■ **Exercise**:
Copy every record below exactly.

■ **The data**:
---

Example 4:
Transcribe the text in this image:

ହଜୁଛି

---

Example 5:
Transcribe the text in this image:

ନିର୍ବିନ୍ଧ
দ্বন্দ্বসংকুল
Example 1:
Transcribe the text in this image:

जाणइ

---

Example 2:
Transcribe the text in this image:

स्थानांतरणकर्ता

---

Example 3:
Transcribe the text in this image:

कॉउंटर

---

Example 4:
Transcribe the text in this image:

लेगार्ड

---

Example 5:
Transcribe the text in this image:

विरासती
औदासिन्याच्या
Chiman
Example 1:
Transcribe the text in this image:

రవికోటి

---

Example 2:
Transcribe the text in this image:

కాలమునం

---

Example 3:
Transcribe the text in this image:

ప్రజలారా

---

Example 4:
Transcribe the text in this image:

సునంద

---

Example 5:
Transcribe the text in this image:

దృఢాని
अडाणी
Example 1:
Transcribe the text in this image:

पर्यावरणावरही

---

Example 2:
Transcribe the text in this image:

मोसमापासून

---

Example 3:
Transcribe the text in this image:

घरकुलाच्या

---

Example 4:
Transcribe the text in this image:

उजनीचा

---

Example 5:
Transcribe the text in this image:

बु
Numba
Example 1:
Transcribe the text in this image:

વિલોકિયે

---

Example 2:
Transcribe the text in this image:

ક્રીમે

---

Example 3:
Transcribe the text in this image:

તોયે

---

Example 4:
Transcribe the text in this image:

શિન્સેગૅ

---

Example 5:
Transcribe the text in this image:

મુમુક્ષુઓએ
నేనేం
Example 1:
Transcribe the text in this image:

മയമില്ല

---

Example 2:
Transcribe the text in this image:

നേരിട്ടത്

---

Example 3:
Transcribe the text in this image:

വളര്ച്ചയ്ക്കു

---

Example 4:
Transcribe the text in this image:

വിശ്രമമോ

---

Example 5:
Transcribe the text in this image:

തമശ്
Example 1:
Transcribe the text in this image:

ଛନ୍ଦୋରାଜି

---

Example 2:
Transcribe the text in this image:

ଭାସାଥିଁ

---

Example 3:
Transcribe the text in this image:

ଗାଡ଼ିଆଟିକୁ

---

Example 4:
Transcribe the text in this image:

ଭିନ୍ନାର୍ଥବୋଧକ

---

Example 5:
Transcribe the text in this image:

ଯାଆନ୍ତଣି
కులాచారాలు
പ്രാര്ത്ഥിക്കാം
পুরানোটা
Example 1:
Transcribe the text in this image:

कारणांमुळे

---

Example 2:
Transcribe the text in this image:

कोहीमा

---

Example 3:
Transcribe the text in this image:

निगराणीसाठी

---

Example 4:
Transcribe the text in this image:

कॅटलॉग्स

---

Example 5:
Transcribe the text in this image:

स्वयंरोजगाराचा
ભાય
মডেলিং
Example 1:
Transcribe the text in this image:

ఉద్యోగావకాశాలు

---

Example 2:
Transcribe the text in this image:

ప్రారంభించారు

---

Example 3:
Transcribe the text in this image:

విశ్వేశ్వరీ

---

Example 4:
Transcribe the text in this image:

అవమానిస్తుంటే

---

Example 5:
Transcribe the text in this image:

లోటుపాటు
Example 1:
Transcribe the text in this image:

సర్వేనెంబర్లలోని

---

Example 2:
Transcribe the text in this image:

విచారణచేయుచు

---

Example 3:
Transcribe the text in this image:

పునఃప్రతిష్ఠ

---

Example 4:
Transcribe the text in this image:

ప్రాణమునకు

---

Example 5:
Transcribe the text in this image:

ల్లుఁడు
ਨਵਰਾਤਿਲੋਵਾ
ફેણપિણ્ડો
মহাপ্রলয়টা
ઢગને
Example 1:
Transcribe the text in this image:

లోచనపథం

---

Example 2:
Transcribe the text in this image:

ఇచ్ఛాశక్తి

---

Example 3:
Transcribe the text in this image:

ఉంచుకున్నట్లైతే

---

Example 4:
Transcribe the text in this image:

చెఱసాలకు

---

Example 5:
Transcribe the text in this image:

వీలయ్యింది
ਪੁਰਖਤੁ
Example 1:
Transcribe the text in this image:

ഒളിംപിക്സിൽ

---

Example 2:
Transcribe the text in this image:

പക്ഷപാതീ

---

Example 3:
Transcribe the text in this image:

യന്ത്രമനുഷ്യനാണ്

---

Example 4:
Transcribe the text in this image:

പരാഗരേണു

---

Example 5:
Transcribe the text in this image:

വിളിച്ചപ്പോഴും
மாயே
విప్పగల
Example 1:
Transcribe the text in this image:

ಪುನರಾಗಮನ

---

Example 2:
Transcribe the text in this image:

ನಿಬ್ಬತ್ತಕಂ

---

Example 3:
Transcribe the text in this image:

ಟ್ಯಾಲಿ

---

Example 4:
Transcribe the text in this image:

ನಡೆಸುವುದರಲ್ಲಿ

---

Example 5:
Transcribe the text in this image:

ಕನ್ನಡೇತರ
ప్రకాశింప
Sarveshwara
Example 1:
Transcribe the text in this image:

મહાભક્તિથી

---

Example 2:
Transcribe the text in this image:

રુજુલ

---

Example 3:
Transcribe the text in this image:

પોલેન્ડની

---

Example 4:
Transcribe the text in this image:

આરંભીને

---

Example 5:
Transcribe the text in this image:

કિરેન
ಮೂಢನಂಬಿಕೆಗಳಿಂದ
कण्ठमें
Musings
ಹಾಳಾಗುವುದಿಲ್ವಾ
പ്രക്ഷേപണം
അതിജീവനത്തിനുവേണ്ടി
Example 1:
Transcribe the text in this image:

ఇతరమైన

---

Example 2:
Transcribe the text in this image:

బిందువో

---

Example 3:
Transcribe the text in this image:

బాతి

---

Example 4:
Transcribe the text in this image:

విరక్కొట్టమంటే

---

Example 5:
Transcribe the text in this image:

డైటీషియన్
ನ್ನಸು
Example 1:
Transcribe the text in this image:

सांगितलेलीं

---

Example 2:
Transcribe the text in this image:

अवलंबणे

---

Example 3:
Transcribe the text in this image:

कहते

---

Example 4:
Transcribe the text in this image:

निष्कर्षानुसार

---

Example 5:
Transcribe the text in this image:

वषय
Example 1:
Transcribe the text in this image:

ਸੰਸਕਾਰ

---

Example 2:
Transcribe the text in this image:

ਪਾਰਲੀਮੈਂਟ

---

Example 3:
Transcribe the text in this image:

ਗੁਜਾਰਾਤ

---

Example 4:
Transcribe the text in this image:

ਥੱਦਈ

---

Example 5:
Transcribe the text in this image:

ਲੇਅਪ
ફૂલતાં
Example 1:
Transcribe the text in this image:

■ **Answer to the exercise**:
---

Example 4:
Transcribe the text in this image:

ହଜୁଛି

---

Example 5:
Transcribe the text in this image:

ନିର୍ବିନ୍ଧ
দ্বন্দ্বসংকুল
Example 1:
Transcribe the text in this image:

जाणइ

---

Example 2:
Transcribe the text in this image:

स्थानांतरणकर्ता

---

Example 3:
Transcribe the text in this image:

कॉउंटर

---

Example 4:
Transcribe the text in this image:

लेगार्ड

---

Example 5:
Transcribe the text in this image:

विरासती
औदासिन्याच्या
Chiman
Example 1:
Transcribe the text in this image:

రవికోటి

---

Example 2:
Transcribe the text in this image:

కాలమునం

---

Example 3:
Transcribe the text in this image:

ప్రజలారా

---

Example 4:
Transcribe the text in this image:

సునంద

---

Example 5:
Transcribe the text in this image:

దృఢాని
अडाणी
Example 1:
Transcribe the text in this image:

पर्यावरणावरही

---

Example 2:
Transcribe the text in this image:

मोसमापासून

---

Example 3:
Transcribe the text in this image:

घरकुलाच्या

---

Example 4:
Transcribe the text in this image:

उजनीचा

---

Example 5:
Transcribe the text in this image:

बु
Numba
Example 1:
Transcribe the text in this image:

વિલોકિયે

---

Example 2:
Transcribe the text in this image:

ક્રીમે

---

Example 3:
Transcribe the text in this image:

તોયે

---

Example 4:
Transcribe the text in this image:

શિન્સેગૅ

---

Example 5:
Transcribe the text in this image:

મુમુક્ષુઓએ
నేనేం
Example 1:
Transcribe the text in this image:

മയമില്ല

---

Example 2:
Transcribe the text in this image:

നേരിട്ടത്

---

Example 3:
Transcribe the text in this image:

വളര്ച്ചയ്ക്കു

---

Example 4:
Transcribe the text in this image:

വിശ്രമമോ

---

Example 5:
Transcribe the text in this image:

തമശ്
Example 1:
Transcribe the text in this image:

ଛନ୍ଦୋରାଜି

---

Example 2:
Transcribe the text in this image:

ଭାସାଥିଁ

---

Example 3:
Transcribe the text in this image:

ଗାଡ଼ିଆଟିକୁ

---

Example 4:
Transcribe the text in this image:

ଭିନ୍ନାର୍ଥବୋଧକ

---

Example 5:
Transcribe the text in this image:

ଯାଆନ୍ତଣି
కులాచారాలు
പ്രാര്ത്ഥിക്കാം
পুরানোটা
Example 1:
Transcribe the text in this image:

कारणांमुळे

---

Example 2:
Transcribe the text in this image:

कोहीमा

---

Example 3:
Transcribe the text in this image:

निगराणीसाठी

---

Example 4:
Transcribe the text in this image:

कॅटलॉग्स

---

Example 5:
Transcribe the text in this image:

स्वयंरोजगाराचा
ભાય
মডেলিং
Example 1:
Transcribe the text in this image:

ఉద్యోగావకాశాలు

---

Example 2:
Transcribe the text in this image:

ప్రారంభించారు

---

Example 3:
Transcribe the text in this image:

విశ్వేశ్వరీ

---

Example 4:
Transcribe the text in this image:

అవమానిస్తుంటే

---

Example 5:
Transcribe the text in this image:

లోటుపాటు
Example 1:
Transcribe the text in this image:

సర్వేనెంబర్లలోని

---

Example 2:
Transcribe the text in this image:

విచారణచేయుచు

---

Example 3:
Transcribe the text in this image:

పునఃప్రతిష్ఠ

---

Example 4:
Transcribe the text in this image:

ప్రాణమునకు

---

Example 5:
Transcribe the text in this image:

ల్లుఁడు
ਨਵਰਾਤਿਲੋਵਾ
ફેણપિણ્ડો
মহাপ্রলয়টা
ઢગને
Example 1:
Transcribe the text in this image:

లోచనపథం

---

Example 2:
Transcribe the text in this image:

ఇచ్ఛాశక్తి

---

Example 3:
Transcribe the text in this image:

ఉంచుకున్నట్లైతే

---

Example 4:
Transcribe the text in this image:

చెఱసాలకు

---

Example 5:
Transcribe the text in this image:

వీలయ్యింది
ਪੁਰਖਤੁ
Example 1:
Transcribe the text in this image:

ഒളിംപിക്സിൽ

---

Example 2:
Transcribe the text in this image:

പക്ഷപാതീ

---

Example 3:
Transcribe the text in this image:

യന്ത്രമനുഷ്യനാണ്

---

Example 4:
Transcribe the text in this image:

പരാഗരേണു

---

Example 5:
Transcribe the text in this image:

വിളിച്ചപ്പോഴും
மாயே
విప్పగల
Example 1:
Transcribe the text in this image:

ಪುನರಾಗಮನ

---

Example 2:
Transcribe the text in this image:

ನಿಬ್ಬತ್ತಕಂ

---

Example 3:
Transcribe the text in this image:

ಟ್ಯಾಲಿ

---

Example 4:
Transcribe the text in this image:

ನಡೆಸುವುದರಲ್ಲಿ

---

Example 5:
Transcribe the text in this image:

ಕನ್ನಡೇತರ
ప్రకాశింప
Sarveshwara
Example 1:
Transcribe the text in this image:

મહાભક્તિથી

---

Example 2:
Transcribe the text in this image:

રુજુલ

---

Example 3:
Transcribe the text in this image:

પોલેન્ડની

---

Example 4:
Transcribe the text in this image:

આરંભીને

---

Example 5:
Transcribe the text in this image:

કિરેન
ಮೂಢನಂಬಿಕೆಗಳಿಂದ
कण्ठमें
Musings
ಹಾಳಾಗುವುದಿಲ್ವಾ
പ്രക്ഷേപണം
അതിജീവനത്തിനുവേണ്ടി
Example 1:
Transcribe the text in this image:

ఇతరమైన

---

Example 2:
Transcribe the text in this image:

బిందువో

---

Example 3:
Transcribe the text in this image:

బాతి

---

Example 4:
Transcribe the text in this image:

విరక్కొట్టమంటే

---

Example 5:
Transcribe the text in this image:

డైటీషియన్
ನ್ನಸು
Example 1:
Transcribe the text in this image:

सांगितलेलीं

---

Example 2:
Transcribe the text in this image:

अवलंबणे

---

Example 3:
Transcribe the text in this image:

कहते

---

Example 4:
Transcribe the text in this image:

निष्कर्षानुसार

---

Example 5:
Transcribe the text in this image:

वषय
Example 1:
Transcribe the text in this image:

ਸੰਸਕਾਰ

---

Example 2:
Transcribe the text in this image:

ਪਾਰਲੀਮੈਂਟ

---

Example 3:
Transcribe the text in this image:

ਗੁਜਾਰਾਤ

---

Example 4:
Transcribe the text in this image:

ਥੱਦਈ

---

Example 5:
Transcribe the text in this image:

ਲੇਅਪ
ફૂલતાં
Example 1:
Transcribe the text in this image:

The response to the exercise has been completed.